What is needed is an exact copy of every entry below, minus the images.

====

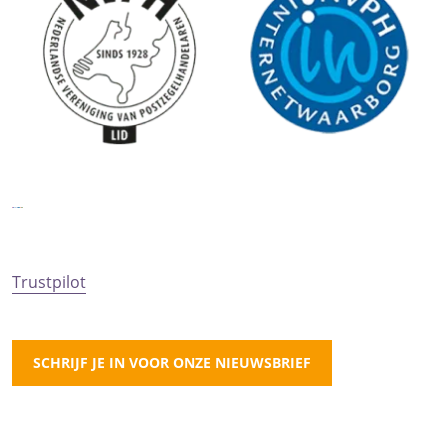
Trustpilot
SCHRIJF JE IN VOOR ONZE NIEUWSBRIEF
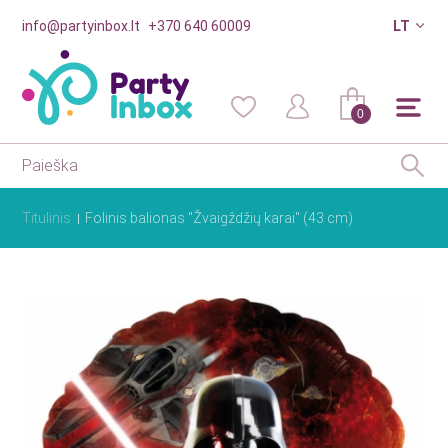
info@partyinbox.lt
+370 640 60009
LT
0
Titulinis
Folinis balionas "Žvaigždžių karai" (43 cm)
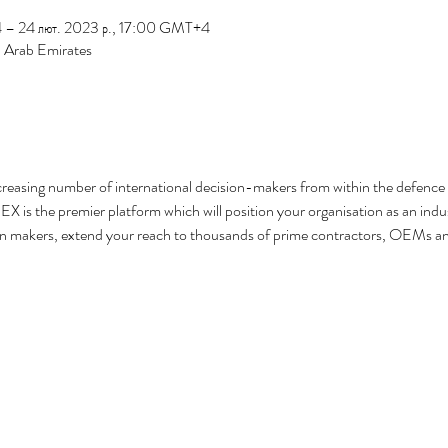
 – 24 лют. 2023 р., 17:00 GMT+4
 Arab Emirates
creasing number of international decision-makers from within the defence
EX is the premier platform which will position your organisation as an indus
ion makers, extend your reach to thousands of prime contractors, OEMs and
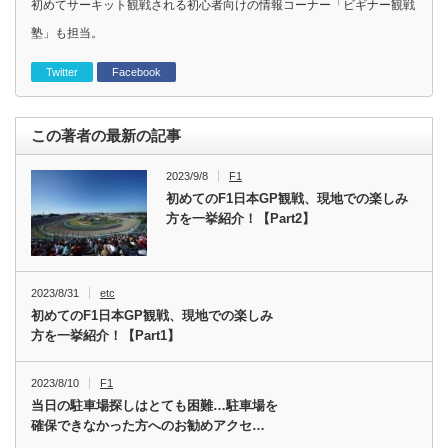
初めてサーキット観戦される初心者向けの情報コーナー「ビギナー観戦
塾」も担当。
Twitter
Facebook
この著者の最新の記事
2023/9/8
F1
初めてのF1日本GP観戦、現地での楽しみ
方を一挙紹介！【Part2】
2023/8/31
etc
初めてのF1日本GP観戦、現地での楽しみ
方を一挙紹介！【Part1】
2023/8/10
F1
当日の駐車場探しはとても困難…駐車場を
確保できなかった方へのお勧めアクセ…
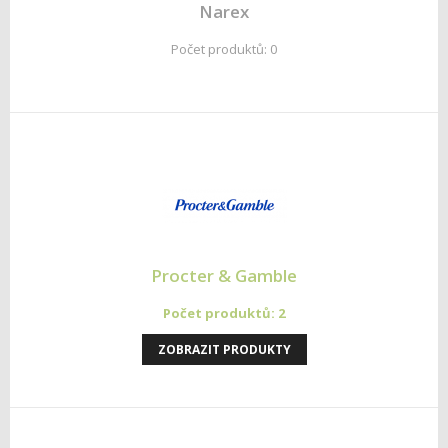
Narex
Počet produktů: 0
Procter & Gamble
Počet produktů: 2
ZOBRAZIT PRODUKTY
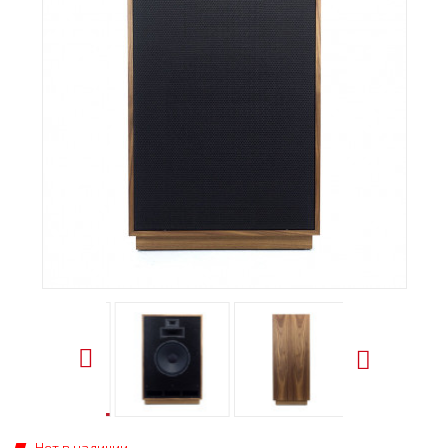
Нет в наличии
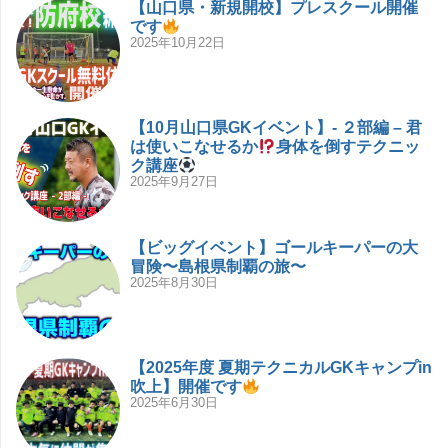
【山口県・新規開校】プレスクール開催
です
2025年10月22日
【10月山口県GKイベント】- ２部編 – 君
は使いこなせるか
身体を倒すテクニッ
ク講座
2025年9月27日
【ビッグイベント】ゴールキーパーの大
冒険〜島根県制覇の旅〜
2025年8月30日
【2025年度 夏期テクニカルGKキャンプin
吹上】開催です
2025年6月30日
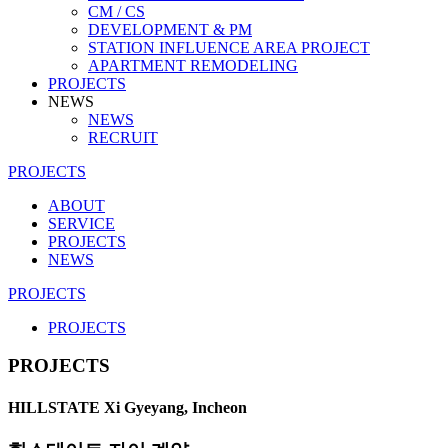
CM / CS
DEVELOPMENT & PM
STATION INFLUENCE AREA PROJECT
APARTMENT REMODELING
PROJECTS
NEWS
NEWS
RECRUIT
PROJECTS
ABOUT
SERVICE
PROJECTS
NEWS
PROJECTS
PROJECTS
PROJECTS
HILLSTATE Xi Gyeyang, Incheon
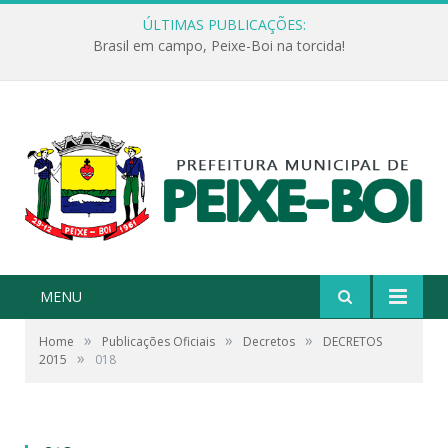
ÚLTIMAS PUBLICAÇÕES:
Brasil em campo, Peixe-Boi na torcida!
MENU
»
»
»
Home
Publicações Oficiais
Decretos
DECRETOS
»
2015
018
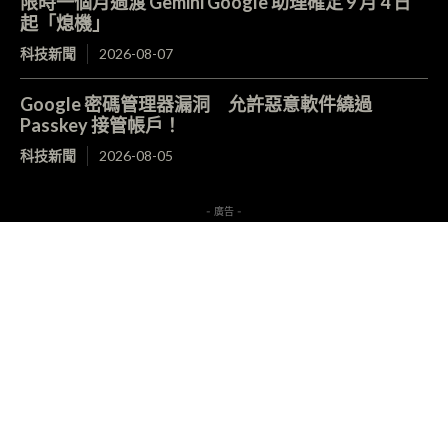
限時一個月過渡 Gemini Google 助理確定 9 月 4 日
起「熄機」
科技新聞
2026-08-07
Google 密碼管理器漏洞 允許惡意軟件繞過
Passkey 接管帳戶！
科技新聞
2026-08-05
- 廣告 -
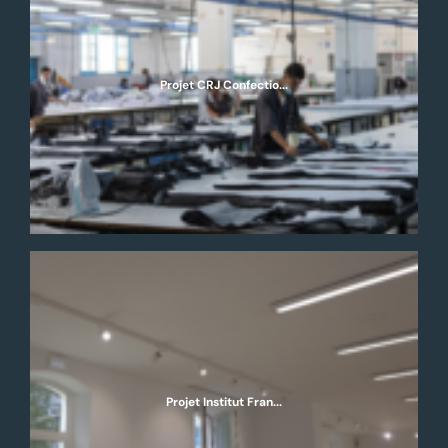
Projet CRJ Confectio...
Projet Institut Fran...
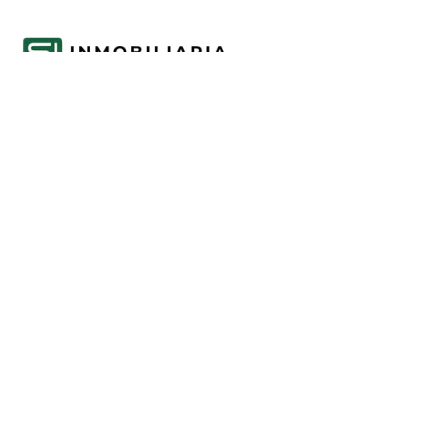
Acompañamos cada decisión inmobiliaria
con información clara y agentes que
conocen el mercado.
PROPIEDADES
Comprar en Funes y Roldán
Alquilar en Funes y Roldán
Emprendimientos
Tasaciones
INFORMACIÓN
Mercado inmobiliario de Funes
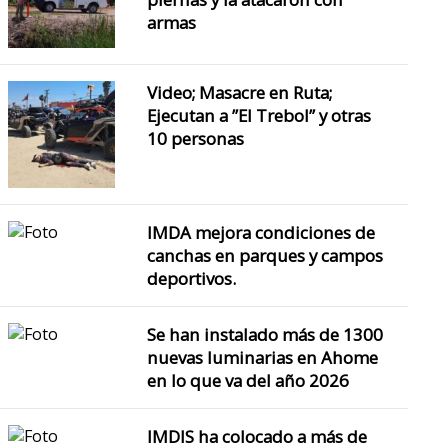
armas
Video; Masacre en Ruta;
Ejecutan a ”El Trebol” y otras
10 personas
IMDA mejora condiciones de
canchas en parques y campos
deportivos.
Se han instalado más de 1300
nuevas luminarias en Ahome
en lo que va del año 2026
IMDIS ha colocado a más de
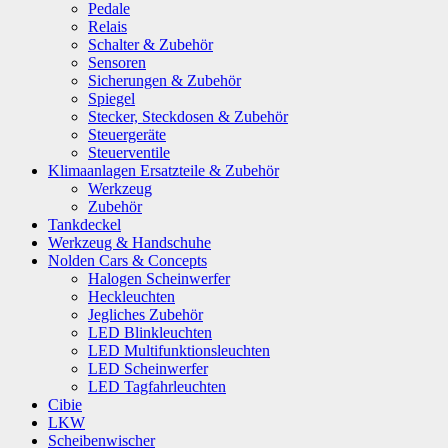
Pedale
Relais
Schalter & Zubehör
Sensoren
Sicherungen & Zubehör
Spiegel
Stecker, Steckdosen & Zubehör
Steuergeräte
Steuerventile
Klimaanlagen Ersatzteile & Zubehör
Werkzeug
Zubehör
Tankdeckel
Werkzeug & Handschuhe
Nolden Cars & Concepts
Halogen Scheinwerfer
Heckleuchten
Jegliches Zubehör
LED Blinkleuchten
LED Multifunktionsleuchten
LED Scheinwerfer
LED Tagfahrleuchten
Cibie
LKW
Scheibenwischer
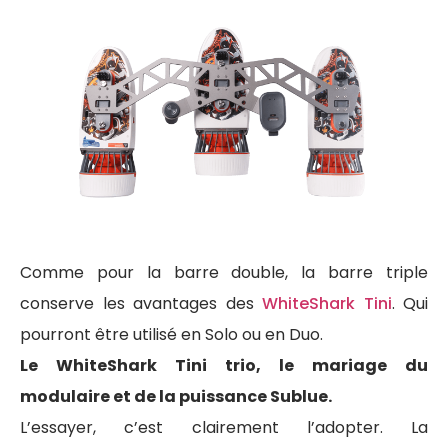
Comme pour la barre double, la barre triple
conserve les avantages des
WhiteShark Tini
. Qui
pourront être utilisé en Solo ou en Duo.
Le WhiteShark Tini trio, le mariage du
modulaire et de la puissance Sublue.
L’essayer, c’est clairement l’adopter. La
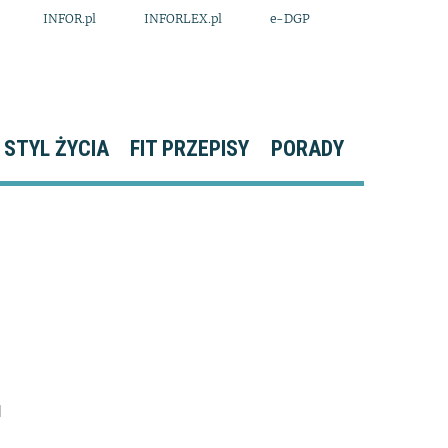
INFOR.pl
INFORLEX.pl
e-DGP
STYL ŻYCIA
FIT PRZEPISY
PORADY
1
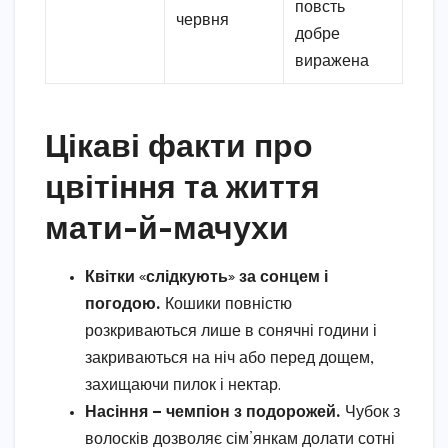
повсть
червня
добре
виражена
Цікаві факти про
цвітіння та життя
мати-й-мачухи
Квітки «слідкують» за сонцем і
погодою.
Кошики повністю
розкриваються лише в сонячні години і
закриваються на ніч або перед дощем,
захищаючи пилок і нектар.
Насіння — чемпіон з подорожей.
Чубок з
волосків дозволяє сім’янкам долати сотні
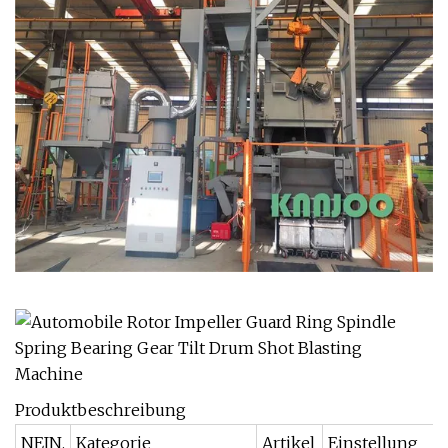
Produktbeschreibung
NEIN.
Kategorie
Artikel
Einstellung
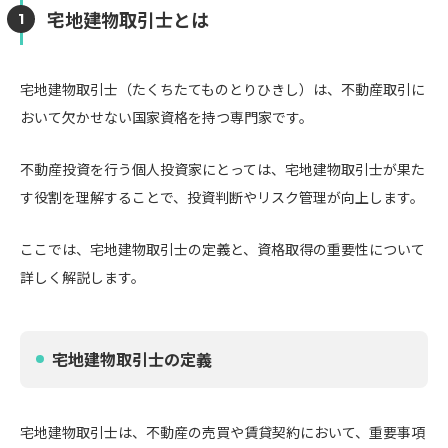
宅地建物取引士とは
宅地建物取引士（たくちたてものとりひきし）は、不動産取引に
おいて欠かせない国家資格を持つ専門家です。
不動産投資を行う個人投資家にとっては、宅地建物取引士が果た
す役割を理解することで、投資判断やリスク管理が向上します。
ここでは、宅地建物取引士の定義と、資格取得の重要性について
詳しく解説します。
宅地建物取引士の定義
宅地建物取引士は、不動産の売買や賃貸契約において、重要事項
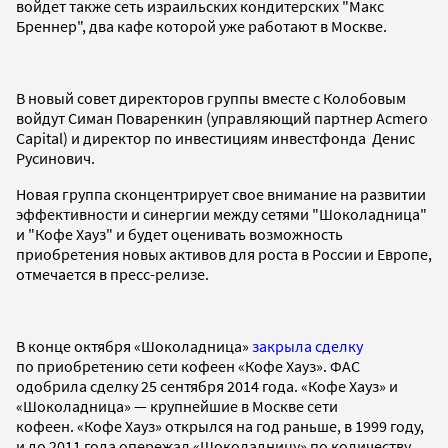
войдет также сеть израильских кондитерских "Макс
Бреннер", два кафе которой уже работают в Москве.
В новый совет директоров группы вместе с Колобовым
войдут Симан Поваренкин (управляющий партнер Acmero
Capital) и директор по инвестициям инвестфонда Денис
Русинович.
Новая группа сконцентрирует свое внимание на развитии
эффективности и синергии между сетями "Шоколадница"
и "Кофе Хауз" и будет оценивать возможность
приобретения новых активов для роста в России и Европе,
отмечается в пресс-релизе.
В конце октября «Шоколадница»
закрыла сделку
по приобретению сети кофеен «Кофе Хауз». ФАС
одобрила сделку 25 сентября 2014 года. «Кофе Хауз» и
«Шоколадница» — крупнейшие в Москве сети
кофеен. «Кофе Хауз» открылся на год раньше, в 1999 году,
и до 2011 года опережал «Шоколадницу» по количеству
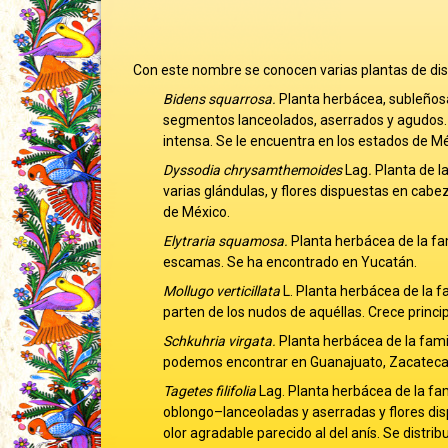
Con este nombre se conocen varias plantas de dist
Bidens squarrosa.
Planta herbácea, subleñosa,
segmentos lanceolados, aserrados y agudos. L
intensa. Se le encuentra en los estados de Méx
Dyssodia chrysamthemoides
Lag
.
Planta de l
varias glándulas, y flores dispuestas en cabez
de México.
Elytraria squamosa.
Planta herbácea de la fam
escamas. Se ha encontrado en Yucatán.
Mollugo verticillata
L. Planta herbácea de la f
parten de los nudos de aquéllas. Crece princ
Schkuhria virgata.
Planta herbácea de la fami
podemos encontrar en Guanajuato, Zacatecas,
Tagetes filifolia
Lag. Planta herbácea de la fa
oblongo–lanceoladas y aserradas y flores di
olor agradable parecido al del anís. Se distr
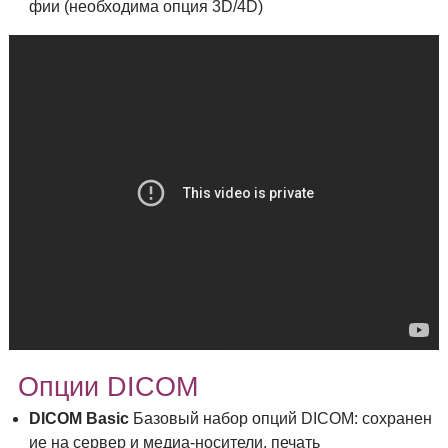
фии (необходима опция 3D/4D)
Опции DICOM
DICOM Basic
Базовый набор опций DICOM: сохранен
ие на сервер и медиа-носители, печать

====

__Answer space__.
Trustpilot
SCHRIJF JE IN VOOR ONZE NIEUWSBRIEF
info@partyinbox.lt
+370 640 60009
LT
0
Titulinis
Folinis balionas "Žvaigždžių karai" (43 cm)
 – 24 лют. 2023 р., 17:00 GMT+4
 Arab Emirates
creasing number of international decision-makers from within the defence
EX is the premier platform which will position your organisation as an indus
ion makers, extend your reach to thousands of prime contractors, OEMs and
初めてサーキット観戦される初心者向けの情報コーナー「ビギナー観戦
塾」も担当。
Twitter
Facebook
この著者の最新の記事
2023/9/8
F1
初めてのF1日本GP観戦、現地での楽しみ
方を一挙紹介！【Part2】
2023/8/31
etc
初めてのF1日本GP観戦、現地での楽しみ
方を一挙紹介！【Part1】
2023/8/10
F1
当日の駐車場探しはとても困難…駐車場を
確保できなかった方へのお勧めアクセ…
Narex
Počet produktů: 0
Procter & Gamble
Počet produktů: 2
ZOBRAZIT PRODUKTY
Нет в наличии
【山口県・新規開校】プレスクール開催
です
2025年10月22日
【10月山口県GKイベント】- ２部編 – 君
は使いこなせるか
身体を倒すテクニッ
ク講座
2025年9月27日
【ビッグイベント】ゴールキーパーの大
冒険〜島根県制覇の旅〜
2025年8月30日
【2025年度 夏期テクニカルGKキャンプin
吹上】開催です
2025年6月30日
CM / CS
DEVELOPMENT & PM
STATION INFLUENCE AREA PROJECT
APARTMENT REMODELING
PROJECTS
NEWS
NEWS
RECRUIT
PROJECTS
ABOUT
SERVICE
PROJECTS
NEWS
PROJECTS
PROJECTS
PROJECTS
HILLSTATE Xi Gyeyang, Incheon
ÚLTIMAS PUBLICAÇÕES:
Brasil em campo, Peixe-Boi na torcida!
MENU
»
»
»
Home
Publicações Oficiais
Decretos
DECRETOS
»
2015
018
限時一個月過渡 Gemini Google 助理確定 9 月 4 日
起「熄機」
科技新聞
2026-08-07
Google 密碼管理器漏洞 允許惡意軟件繞過
Passkey 接管帳戶！
科技新聞
2026-08-05
- 廣告 -
Projet CRJ Confectio...
Projet Institut Fran...
Acompañamos cada decisión inmobiliaria
con información clara y agentes que
conocen el mercado.
PROPIEDADES
Comprar en Funes y Roldán
Alquilar en Funes y Roldán
Emprendimientos
Tasaciones
INFORMACIÓN
Mercado inmobiliario de Funes
armas
Video; Masacre en Ruta;
Ejecutan a ”El Trebol” y otras
10 personas
IMDA mejora condiciones de
canchas en parques y campos
deportivos.
Se han instalado más de 1300
nuevas luminarias en Ahome
en lo que va del año 2026
IMDIS ha colocado a más de
Pedale
Relais
Schalter & Zubehör
Sensoren
Sicherungen & Zubehör
Spiegel
Stecker, Steckdosen & Zubehör
Steuergeräte
Steuerventile
Klimaanlagen Ersatzteile & Zubehör
Werkzeug
Zubehör
Tankdeckel
Werkzeug & Handschuhe
Nolden Cars & Concepts
Halogen Scheinwerfer
Heckleuchten
Jegliches Zubehör
LED Blinkleuchten
LED Multifunktionsleuchten
LED Scheinwerfer
LED Tagfahrleuchten
Cibie
LKW
Scheibenwischer
Comme pour la barre double, la barre triple
conserve les avantages des
WhiteShark Tini
. Qui
pourront être utilisé en Solo ou en Duo.
Le WhiteShark Tini trio, le mariage du
modulaire et de la puissance Sublue.
L’essayer, c’est clairement l’adopter. La
INFOR.pl
INFORLEX.pl
e-DGP
STYL ŻYCIA
FIT PRZEPISY
PORADY
1
повсть
червня
добре
виражена
Цікаві факти про
цвітіння та життя
мати-й-мачухи
Квітки «слідкують» за сонцем і
погодою.
Кошики повністю
розкриваються лише в сонячні години і
закриваються на ніч або перед дощем,
захищаючи пилок і нектар.
Насіння — чемпіон з подорожей.
Чубок з
волосків дозволяє сім’янкам долати сотні
Produktbeschreibung
NEIN.
Kategorie
Artikel
Einstellung
宅地建物取引士とは
宅地建物取引士（たくちたてものとりひきし）は、不動産取引に
おいて欠かせない国家資格を持つ専門家です。
不動産投資を行う個人投資家にとっては、宅地建物取引士が果た
す役割を理解することで、投資判断やリスク管理が向上します。
ここでは、宅地建物取引士の定義と、資格取得の重要性について
詳しく解説します。
宅地建物取引士の定義
宅地建物取引士は、不動産の売買や賃貸契約において、重要事項
войдет также сеть израильских кондитерских "Макс
Бреннер", два кафе которой уже работают в Москве.
В новый совет директоров группы вместе с Колобовым
войдут Симан Поваренкин (управляющий партнер Acmero
Capital) и директор по инвестициям инвестфонда Денис
Русинович.
Новая группа сконцентрирует свое внимание на развитии
эффективности и синергии между сетями "Шоколадница"
и "Кофе Хауз" и будет оценивать возможность
приобретения новых активов для роста в России и Европе,
отмечается в пресс-релизе.
В конце октября «Шоколадница»
закрыла сделку
по приобретению сети кофеен «Кофе Хауз». ФАС
одобрила сделку 25 сентября 2014 года. «Кофе Хауз» и
«Шоколадница» — крупнейшие в Москве сети
кофеен. «Кофе Хауз» открылся на год раньше, в 1999 году,
и до 2011 года опережал «Шоколадницу» по количеству
Con este nombre se conocen varias plantas de dist
Bidens squarrosa.
Planta herbácea, subleñosa,
segmentos lanceolados, aserrados y agudos. L
intensa. Se le encuentra en los estados de Méx
Dyssodia chrysamthemoides
Lag
.
Planta de l
varias glándulas, y flores dispuestas en cabez
de México.
Elytraria squamosa.
Planta herbácea de la fam
escamas. Se ha encontrado en Yucatán.
Mollugo verticillata
L. Planta herbácea de la f
parten de los nudos de aquéllas. Crece princ
Schkuhria virgata.
Planta herbácea de la fami
podemos encontrar en Guanajuato, Zacatecas,
Tagetes filifolia
Lag. Planta herbácea de la fa
oblongo–lanceoladas y aserradas y flores di
olor agradable parecido al del anís. Se distr
фии (необходима опция 3D/4D)
Опции DICOM
DICOM Basic
Базовый набор опций DICOM: сохранен
ие на сервер и медиа-носители, печать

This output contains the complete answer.